Seuls deux pays, le Royaume-Uni et l’Irlande, appliquent un système à la fois très simple mais peu généreux avec un forfait dont le montant ne dépend que de l'âge: quel que soit leur salaire précédent, les britanniques de plus de 25 ans perçoivent pendant six mois maximum 93 euros par semaine et les moins de 25 ans 73 euros. Bref, jamais plus de 450 € par mois, même si les personnes disposant de faibles ressources peuvent prétendre à des avantages spécifiques comme, par exemple, une réduction des taxes locales.

… sur les conditions et la la durée d’indemnisation du chômage

La France offre à ses salariés des conditions très favorables d’accès aux indemnités. Il suffit en effet d’avoir travaillé – et donc cotisé – quatre mois pour bénéficier d'une durée équivalente d'allocation chômage. Et cette durée de cotisation est strictement égale à celle de l'indemnisation chômage jusqu'à 24 mois pour les moins de 50 ans et jusqu’à 36 mois au delà.

Jusque-là, seuls les Pays-Bas offraient une durée maximale d’indemnisation à 38 mois. Mais c’est fini depuis le 1er janvier, et les Néerlandais doivent désormais se contenter de 24 mois d’indemnisation maximale auxquels ils ne peuvent prétendre qu’après avoir travaillé 20 ans (!) contre 2 ans en France !

En Allemagne, comme au Danemark et désormais en Italie – où le « job act » de Matteo Renzi a amélioré sur ce point la situation des chômeurs – l’indemnisation est aussi de 2 ans maximum. Partout ailleurs, c’est moins, sauf… en Belgique où la durée d’indemnisation peut aller jusqu’à 4 ans, mais elle est dégressive.

Des taux de remplacement plus comparables…

Le taux d'indemnisation pratiqué en France varie de 75 % du salaire brut pour les bas salaires à 57 % à partir de 2.000 €. Sans parler bien sûr du Royaume-Uni, c’est plus généreux que l’Allemagne qui indemnise à 60% et même à 67% du salaire en cas d’enfants à charge, mais il s’agit de salaire net.

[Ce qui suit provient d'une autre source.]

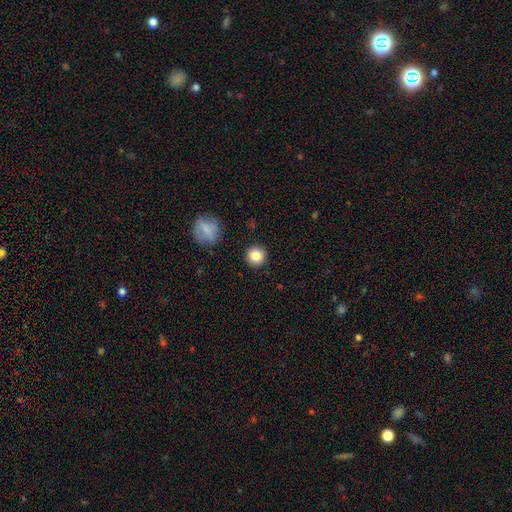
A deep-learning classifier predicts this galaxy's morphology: Q: Smooth or featured?
A: smooth (84%); runner-up: star or artifact (10%)
Q: How rounded?
A: round (94%); runner-up: in between (5%)
Q: Merging?
A: none (91%); runner-up: minor disturbance (6%)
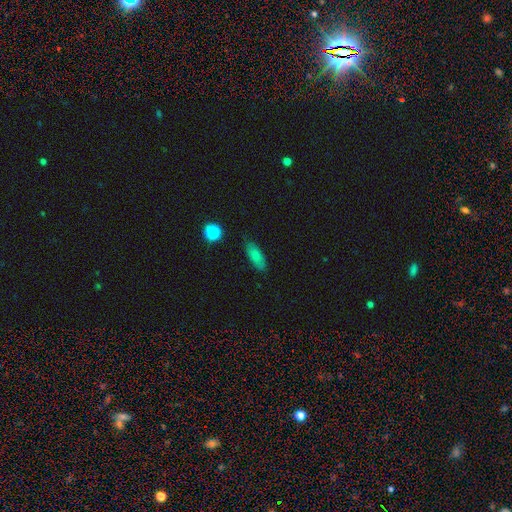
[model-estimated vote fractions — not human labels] smooth-or-featured: smooth: 81% | star or artifact: 10% | featured or disk: 9%
  how-rounded: in between: 69% | cigar-shaped: 28% | round: 3%
  merging: none: 82% | minor disturbance: 14% | major disturbance: 3% | merger: 2%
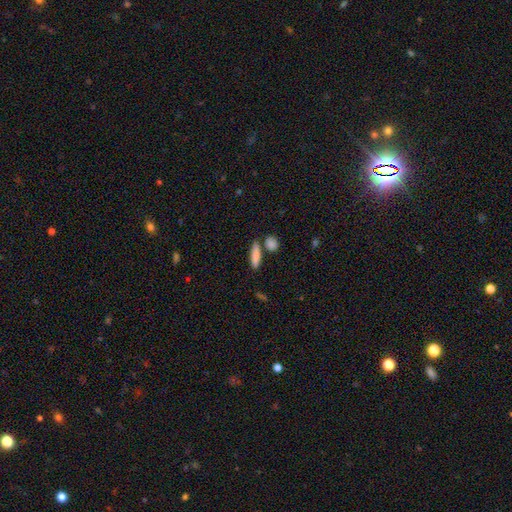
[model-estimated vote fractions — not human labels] Smooth or featured? Predicted: smooth (p=0.81). How rounded? Predicted: cigar-shaped (p=0.67). Merging? Predicted: none (p=0.76).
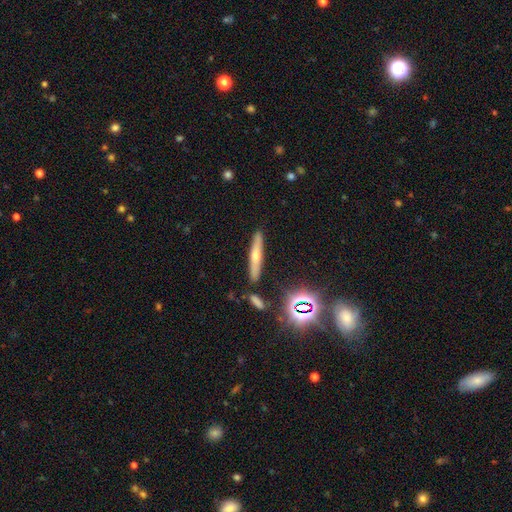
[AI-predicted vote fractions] A featured or disk galaxy (49%). Merging: none (88%).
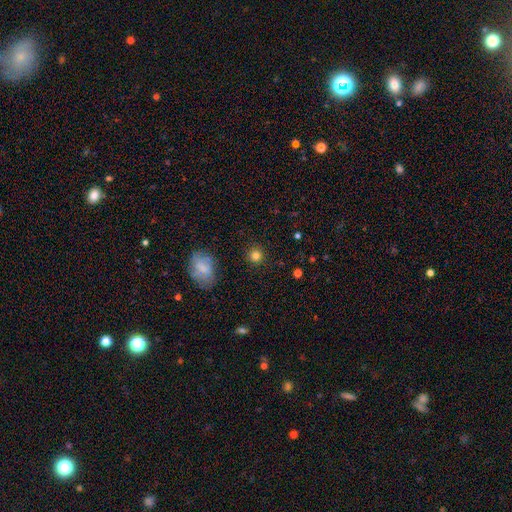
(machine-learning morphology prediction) Q: Smooth or featured?
A: smooth (81%); runner-up: star or artifact (13%)
Q: How rounded?
A: round (91%); runner-up: in between (8%)
Q: Merging?
A: none (89%); runner-up: minor disturbance (7%)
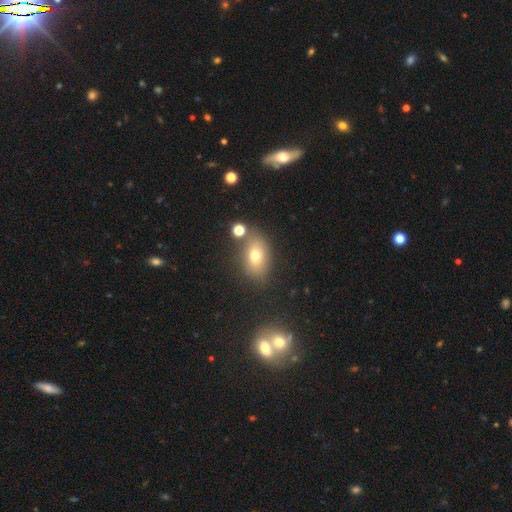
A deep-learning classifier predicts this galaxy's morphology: Smooth or featured? smooth (71%)
How rounded? in between (80%)
Merging? none (69%)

En revanche, sur le papier, la France compense plutôt moins bien que pas mal de pays. A commencer par le Danemark qui remplace le salaire net à 90%. Et c’est un peu inférieur aux compensations offertes en Suède, aux Pays-Bas, en Suisse et même en Espagne. Tous ces pays remplacent le salaire brut entre 70 et 80%.

La France dorlotte ses hauts salaires

Cette moindre générosité française en matière d’indemnisation est cependant trompeuse. Outre qu’elle est assortie de durées plus longues et non dégressives, les Français – et en particulier les hauts salaires – sont favorisés par un plafond très élevé des allocations mensuelles, autour de 7.000 €.

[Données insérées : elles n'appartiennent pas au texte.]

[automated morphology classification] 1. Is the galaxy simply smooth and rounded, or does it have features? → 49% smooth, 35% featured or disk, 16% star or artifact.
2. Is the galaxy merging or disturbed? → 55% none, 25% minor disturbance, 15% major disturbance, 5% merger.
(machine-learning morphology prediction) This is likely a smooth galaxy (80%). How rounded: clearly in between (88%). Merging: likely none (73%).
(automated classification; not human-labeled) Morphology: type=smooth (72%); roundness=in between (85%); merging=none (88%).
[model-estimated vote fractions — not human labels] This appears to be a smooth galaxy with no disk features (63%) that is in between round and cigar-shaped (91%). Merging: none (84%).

A la seule exception des Suisses, qui peuvent toucher jusqu’à 8.700 €, tous les autres pays imposent un plafond deux ou trois fois inférieur à celui de la France. Il est de 3.200 € aux Pays-Bas, de 2.500 en Allemagne, de 2.400 Danemark, et seulement de 1.600 € en Belgique et de 1.300 en Italie.

Il paraît à première vue évident que les économies devraient se trouver dans la normalisation de ce plafond. Les patrons du Medef l’ont eux-mêmes proposés l’an dernier et les syndicats de salariés pourraient se montrer relativement peu motivés par la défense des très hauts revenus.

Focaliser sur une vraie formation

Mais, à moins de viser une grosse partie de la classe moyenne en revenant à des limites d’allocations proche du revenu médian, cela aurait relativement peu d’impact sur les dépenses globales de l’Unedic. C’est pourquoi le gouvernement devrait surtout chercher des solutions en termes de baisse du taux de remplacement du salaire, d’allongement de la période de référence ou de rabotage de la durée d’indemnisation, ne serait-ce qu’en remontant de 50 à 55 ans l’âge requis ouvrant droit aux 36 mois de versement des allocations.

Le système français a beau être incontestablement plus généreux que la plupart des systèmes en Europe, cet argument comparatif risque pourtant de ne pas peser lourd dans un pays attaché à la défense de ses avantages acquis.

En revanche, l’exemple de réforme récentes faites aux Pays-Bas, en Italie ou au Danemark démontre que l’on peut troquer un peu moins d’allocations contre beaucoup plus de formation pour peu que les chômeurs acquièrent la conviction qu’ils maximisent ainsi leur chance de retrouver du travail.